Render the data as a Markdown table with the columns Row and Line, numbering each line in order, beginning at the start of the data and stopping after the line that contains "v(15.75, 0) *". Omit blank lines, and leave the pictures out of the table.

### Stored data
---

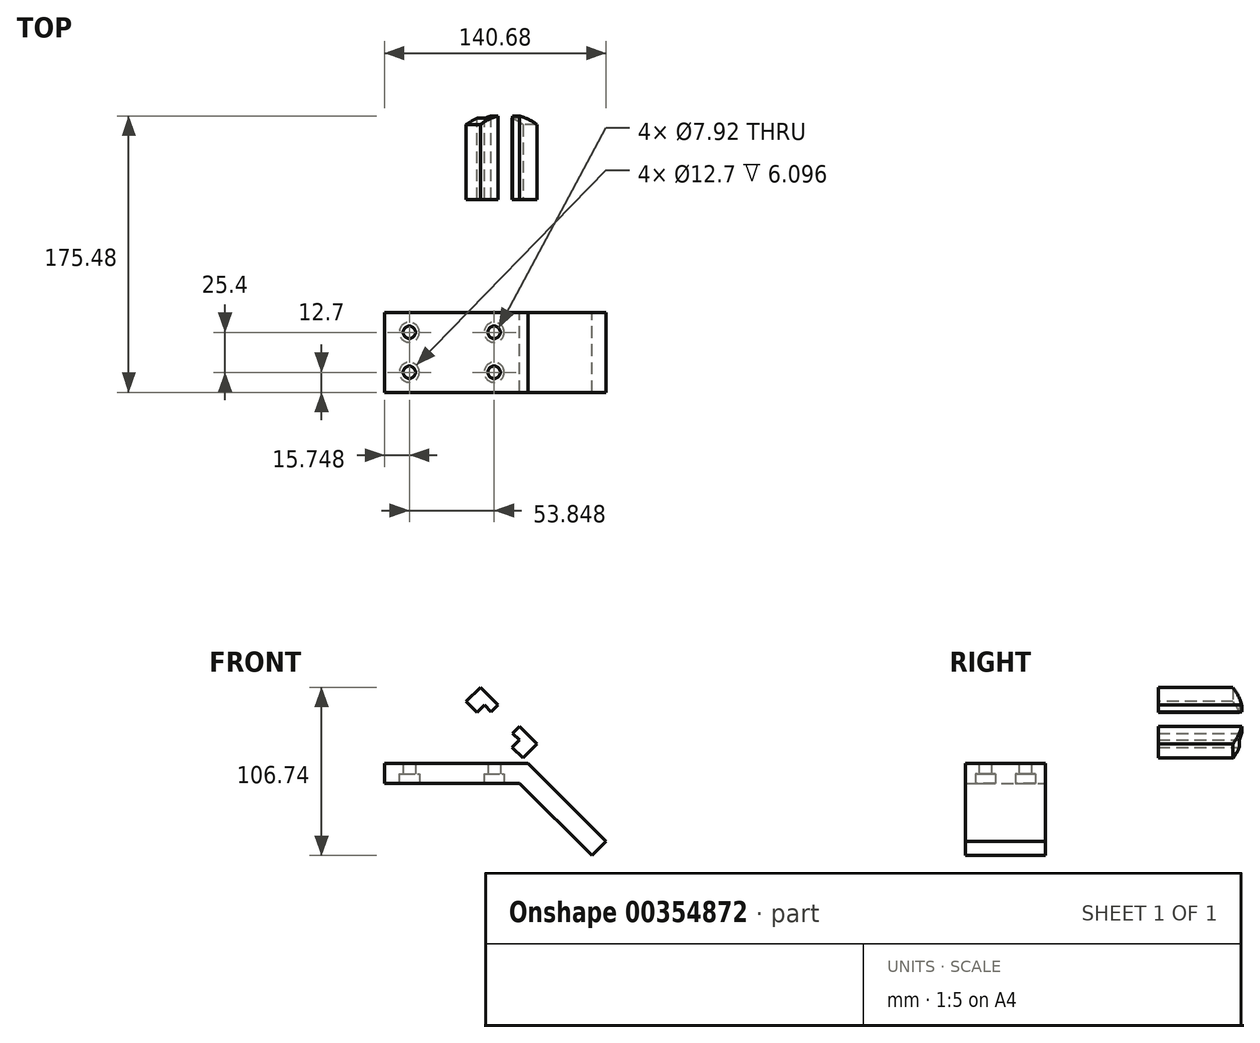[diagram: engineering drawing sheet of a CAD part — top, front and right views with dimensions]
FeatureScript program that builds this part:
annotation { "Feature Type Name" : "Feature", "Feature Type Description" : "" }
export const myFeature = defineFeature(function(context is Context, id is Id, definition is map)
    precondition{}
    {
        {
            var Q0;
            Q0=qCreatedBy(makeId("Front.planeOp"),FACE);
            var sketch = newSketch(context, id + "F0", { "sketchPlane" : qUnion([Q0])});
            skLineSegment(sketch, "E0", {"start": v(0, 0) * mm, "end": v(85.85, 0) * mm});
            skLineSegment(sketch, "E1", {"start": v(85.85, 0) * mm, "end": v(131.7, -45.85) * mm});
            skLineSegment(sketch, "E2", {"start": v(131.7, -45.85) * mm, "end": v(140.68, -36.87) * mm});
            skLineSegment(sketch, "E3", {"start": v(140.68, -36.87) * mm, "end": v(91.11, 12.7) * mm});
            skLineSegment(sketch, "E4", {"start": v(91.11, 12.7) * mm, "end": v(0, 12.7) * mm});
            skLineSegment(sketch, "E5", {"start": v(0, 12.7) * mm, "end": v(0, 0) * mm});
            skSolve(sketch);
        }
        {
            var Q0;
            Q0 = qSketchRegion(id + "F0", true);
            extrude(context, id + "F1", {"entities" : qUnion([Q0]), "depth" : 50.8 * mm});
        }
        {
            var Q0;
            Q0=makeQuery(id+"F1.opExtrude","SWEPT_FACE",FACE,{"disambiguationData":[OSD([sQuery(id+"F0.wireOp",EDGE,"E4")])]});
            var sketch = newSketch(context, id + "F2", { "sketchPlane" : qUnion([Q0])});
            skLineSegment(sketch, "E6", {"start": v(15.75, 0) * mm, "end": v(15.75, -50.8) * mm, "construction": true});
            skLineSegment(sketch, "E7", {"start": v(69.6, 0) * mm, "end": v(69.6, -50.8) * mm, "construction": true});
            skLineSegment(sketch, "E8", {"start": v(0, -12.7) * mm, "end": v(91.11, -12.7) * mm, "construction": true});
            skLineSegment(sketch, "E9", {"start": v(0, -38.1) * mm, "end": v(91.11, -38.1) * mm, "construction": true});
            skPoint(sketch, "E10", {"position": v(15.75, -12.7) * mm});
            skPoint(sketch, "E11", {"position": v(69.6, -12.7) * mm});
            skPoint(sketch, "E12", {"position": v(69.6, -38.1) * mm});
            skPoint(sketch, "E13", {"position": v(15.75, -38.1) * mm});
            skSolve(sketch);
        }
        {
            var Q0;
            Q0=makeQuery(id+"F1.opExtrude","SWEPT_FACE",FACE,{"disambiguationData":[OSD([sQuery(id+"F0.wireOp",EDGE,"E0")])]});
            var sketch = newSketch(context, id + "F3", { "sketchPlane" : qUnion([Q0])});
            skPoint(sketch, "E14.0", {"position": v(15.75, 38.1) * mm});
            skPoint(sketch, "E15.0", {"position": v(15.75, 12.7) * mm});
            skPoint(sketch, "E16.0", {"position": v(69.6, 38.1) * mm});
            skPoint(sketch, "E17.0", {"position": v(69.6, 12.7) * mm});
            skSolve(sketch);
        }
        {
            var Q0;
            Q0=sQuery(id+"F3.wireOp",VERTEX,"E14.0");
            var Q1;
            Q1=sQuery(id+"F3.wireOp",VERTEX,"E16.0");
            var Q2;
            Q2=sQuery(id+"F3.wireOp",VERTEX,"E17.0");
            var Q3;
            Q3=sQuery(id+"F3.wireOp",VERTEX,"E15.0");
            var Q4;
            Q4=makeQuery(id+"F1.opExtrude","SWEPT_BODY",BODY,{"disambiguationData":[OSD([sQuery(id+"F0.wireOp",EDGE,"E0"),sQuery(id+"F0.wireOp",EDGE,"E1"),sQuery(id+"F0.wireOp",EDGE,"E2"),sQuery(id+"F0.wireOp",EDGE,"E3"),sQuery(id+"F0.wireOp",EDGE,"E4"),sQuery(id+"F0.wireOp",EDGE,"E5")])]});
            hole(context, id + "F4", {"style" : HoleStyle.C_BORE, "endStyle" : HoleEndStyle.BLIND, "holeDiameter" : 7.92 * mm, "cBoreDiameter" : 12.7 * mm, "cBoreDepth" : 6.1 * mm, "holeDepth" : 35.56 * mm, "isTappedThrough" : true, "tappedDepth" : 12.7 * mm, "tapClearance" : 3, "startFromSketch" : true, "locations" : qUnion([Q0, Q1, Q2, Q3]), "scope" : qUnion([Q4])});
        }
        {
            var Q0;
            Q0=makeQuery(id+"F1.opExtrude","SWEPT_FACE",FACE,{"disambiguationData":[OSD([sQuery(id+"F0.wireOp",EDGE,"E3")])]});
            var sketch = newSketch(context, id + "F5", { "sketchPlane" : qUnion([Q0])});
            skLineSegment(sketch, "E18", {"start": v(71.7, -50.8) * mm, "end": v(71.7, 0) * mm, "construction": true});
            skArc(sketch, "E19", {"start": v(71.7, -79.25) * mm, "mid": v(125.55, -25.83) * mm, "end": v(72.56, 28.44) * mm});
            skPoint(sketch, "E19.startSnap0", {"position": v(71.7, -25.4) * mm});
            skLineSegment(sketch, "E20.0", {"start": v(125.55, -50.8) * mm, "end": v(55.45, -50.8) * mm});
            skLineSegment(sketch, "E21.0", {"start": v(125.55, 0) * mm, "end": v(55.45, 0) * mm});
            skLineSegment(sketch, "E22.0", {"start": v(125.55, -50.8) * mm, "end": v(125.55, 0) * mm});
            skSolve(sketch);
        }
        {
            var Q0;
            {var subQ0=sQuery(id+"F5.wireOp",EDGE,"E20.0");var subQ1=sQuery(id+"F5.wireOp",EDGE,"E19");var subQ2=makeQuery(id+"F5.imprint","INTERSECT",VERTEX,{"derivedFrom":[subQ1,subQ0]});Q0=makeQuery(id+"F5.imprint","IMPRINT",FACE,{"disambiguationData":[TD([[makeQuery(id+"F5.imprint","IMPRINT",EDGE,{"disambiguationData":[TD([[subQ2,-1.0]])],"derivedFrom":subQ1}),-1.0]])]});}
            var Q1;
            {var subQ0=sQuery(id+"F5.wireOp",EDGE,"E21.0");var subQ1=sQuery(id+"F5.wireOp",EDGE,"E19");var subQ2=makeQuery(id+"F5.imprint","INTERSECT",VERTEX,{"derivedFrom":[subQ1,subQ0]});Q1=makeQuery(id+"F5.imprint","IMPRINT",FACE,{"disambiguationData":[TD([[makeQuery(id+"F5.imprint","IMPRINT",EDGE,{"disambiguationData":[TD([[subQ2,1.0]])],"derivedFrom":subQ1}),-1.0]])]});}
            extrude(context, id + "F6", {"entities" : qUnion([Q0, Q1]), "operationType" : NewBodyOperationType.REMOVE, "endBound" : BoundingType.THROUGH_ALL, "oppositeDirection" : true, "depth" : 25.4 * mm});
        }
        {
            var Q0;
            Q0=makeQuery(id+"F1.opExtrude","SWEPT_FACE",FACE,{"disambiguationData":[OSD([sQuery(id+"F0.wireOp",EDGE,"E3")])]});
            var sketch = newSketch(context, id + "F7", { "sketchPlane" : qUnion([Q0])});
            skLineSegment(sketch, "E23", {"start": v(71.7, -50.8) * mm, "end": v(71.7, 0) * mm});
            skLineSegment(sketch, "E24", {"start": v(71.7, -35.05) * mm, "end": v(124.68, -35.05) * mm});
            skLineSegment(sketch, "E25", {"start": v(71.7, -15.75) * mm, "end": v(124.68, -15.75) * mm});
            skLineSegment(sketch, "E26.0", {"start": v(119.18, -50.8) * mm, "end": v(55.45, -50.8) * mm});
            skArc(sketch, "E27.0", {"start": v(119.18, -50.8) * mm, "mid": v(125.55, -25.4) * mm, "end": v(119.18, 0) * mm});
            skLineSegment(sketch, "E28.0", {"start": v(119.18, 0) * mm, "end": v(55.45, 0) * mm});
            skLineSegment(sketch, "E29", {"start": v(71.7, -41.15) * mm, "end": v(123.2, -41.15) * mm});
            skLineSegment(sketch, "E30", {"start": v(71.7, -9.65) * mm, "end": v(123.2, -9.65) * mm});
            skSolve(sketch);
        }
        {
            var Q0;
            {var subQ3=sQuery(id+"F7.wireOp",EDGE,"E29");Q0=makeQuery(id+"F7.imprint","IMPRINT",FACE,{"disambiguationData":[TD([[makeQuery(id+"F7.imprint","IMPRINT",EDGE,{"derivedFrom":subQ3}),-1.0]])]});}
            var Q1;
            {var subQ3=sQuery(id+"F7.wireOp",EDGE,"E30");Q1=makeQuery(id+"F7.imprint","IMPRINT",FACE,{"disambiguationData":[TD([[makeQuery(id+"F7.imprint","IMPRINT",EDGE,{"derivedFrom":subQ3}),1.0]])]});}
            var Q2;
            {var subQ0=sQuery(id+"F7.wireOp",EDGE,"E24");Q2=makeQuery(id+"F7.imprint","IMPRINT",FACE,{"disambiguationData":[TD([[makeQuery(id+"F7.imprint","IMPRINT",EDGE,{"derivedFrom":subQ0}),-1.0]])]});}
            var Q3;
            {var subQ0=sQuery(id+"F7.wireOp",EDGE,"E25");Q3=makeQuery(id+"F7.imprint","IMPRINT",FACE,{"disambiguationData":[TD([[makeQuery(id+"F7.imprint","IMPRINT",EDGE,{"derivedFrom":subQ0}),1.0]])]});}
            extrude(context, id + "F8", {"entities" : qUnion([Q0, Q1, Q2, Q3]), "operationType" : NewBodyOperationType.ADD, "depth" : 12.7 * mm});
        }
        {
            var Q0;
            {var subQ0=sQuery(id+"F7.wireOp",EDGE,"E24");Q0=makeQuery(id+"F7.imprint","IMPRINT",FACE,{"disambiguationData":[TD([[makeQuery(id+"F7.imprint","IMPRINT",EDGE,{"derivedFrom":subQ0}),-1.0]])]});}
            var Q1;
            {var subQ0=sQuery(id+"F7.wireOp",EDGE,"E25");Q1=makeQuery(id+"F7.imprint","IMPRINT",FACE,{"disambiguationData":[TD([[makeQuery(id+"F7.imprint","IMPRINT",EDGE,{"derivedFrom":subQ0}),1.0]])]});}
            extrude(context, id + "F9", {"entities" : qUnion([Q0, Q1]), "operationType" : NewBodyOperationType.REMOVE, "depth" : 6.6 * mm});
        }
    });
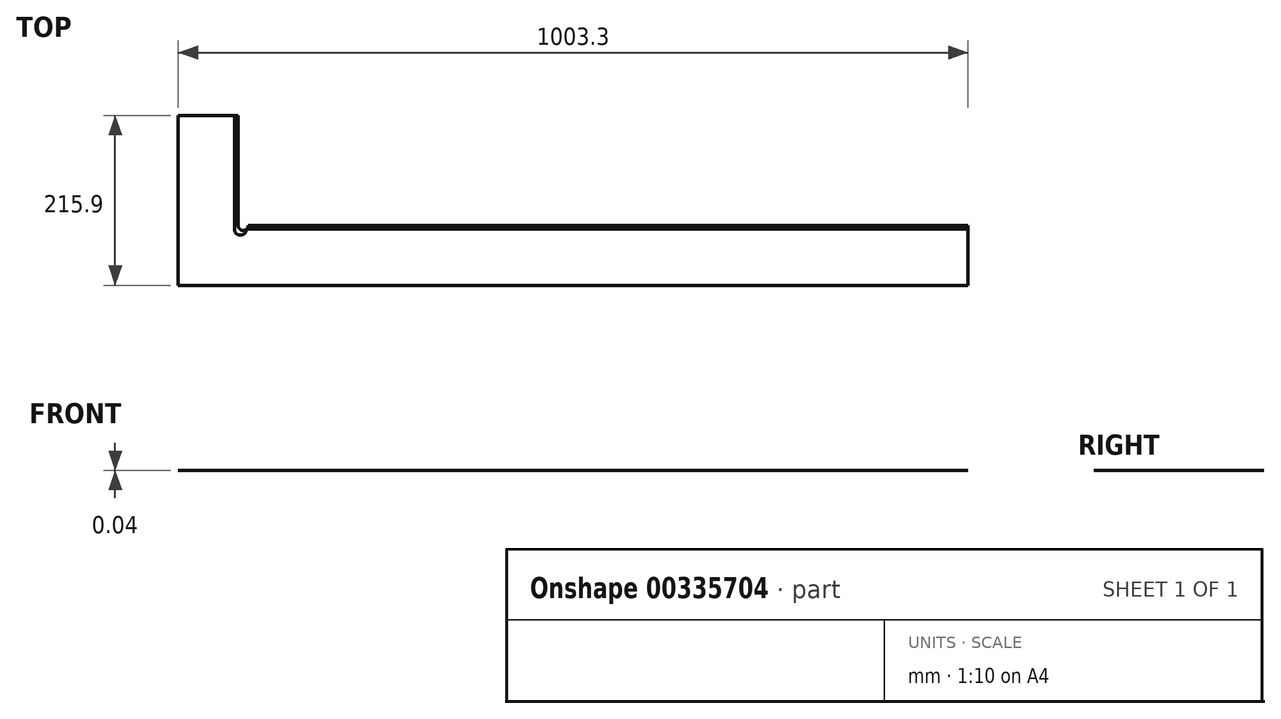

---

### ANSWER TO THE EXERCISE
| Row | Line |
|---|---|
| 1 | [diagram: engineering drawing sheet of a CAD part — top, front and right views with dimensions] |
| 2 | FeatureScript program that builds this part: |
| 3 | annotation { "Feature Type Name" : "Feature", "Feature Type Description" : "" } |
| 4 | export const myFeature = defineFeature(function(context is Context, id is Id, definition is map) |
| 5 |     precondition{} |
| 6 |     { |
| 7 |         { |
| 8 |             var Q0; |
| 9 |             Q0=qCreatedBy(makeId("Front.planeOp"),FACE); |
| 10 |             var sketch = newSketch(context, id + "F0", { "sketchPlane" : qUnion([Q0])}); |
| 11 |             skLineSegment(sketch, "E0", {"start": v(0, 0) * mm, "end": v(85.85, 0) * mm}); |
| 12 |             skLineSegment(sketch, "E1", {"start": v(85.85, 0) * mm, "end": v(131.7, -45.85) * mm}); |
| 13 |             skLineSegment(sketch, "E2", {"start": v(131.7, -45.85) * mm, "end": v(140.68, -36.87) * mm}); |
| 14 |             skLineSegment(sketch, "E3", {"start": v(140.68, -36.87) * mm, "end": v(91.11, 12.7) * mm}); |
| 15 |             skLineSegment(sketch, "E4", {"start": v(91.11, 12.7) * mm, "end": v(0, 12.7) * mm}); |
| 16 |             skLineSegment(sketch, "E5", {"start": v(0, 12.7) * mm, "end": v(0, 0) * mm}); |
| 17 |             skSolve(sketch); |
| 18 |         } |
| 19 |         { |
| 20 |             var Q0; |
| 21 |             Q0 = qSketchRegion(id + "F0", true); |
| 22 |             extrude(context, id + "F1", {"entities" : qUnion([Q0]), "depth" : 50.8 * mm}); |
| 23 |         } |
| 24 |         { |
| 25 |             var Q0; |
| 26 |             Q0=makeQuery(id+"F1.opExtrude","SWEPT_FACE",FACE,{"disambiguationData":[OSD([sQuery(id+"F0.wireOp",EDGE,"E4")])]}); |
| 27 |             var sketch = newSketch(context, id + "F2", { "sketchPlane" : qUnion([Q0])}); |
| 28 |             skLineSegment(sketch, "E6", {"start": v(15.75, 0) * mm, "end": v(15.75, -50.8) * mm, "construction": true}); |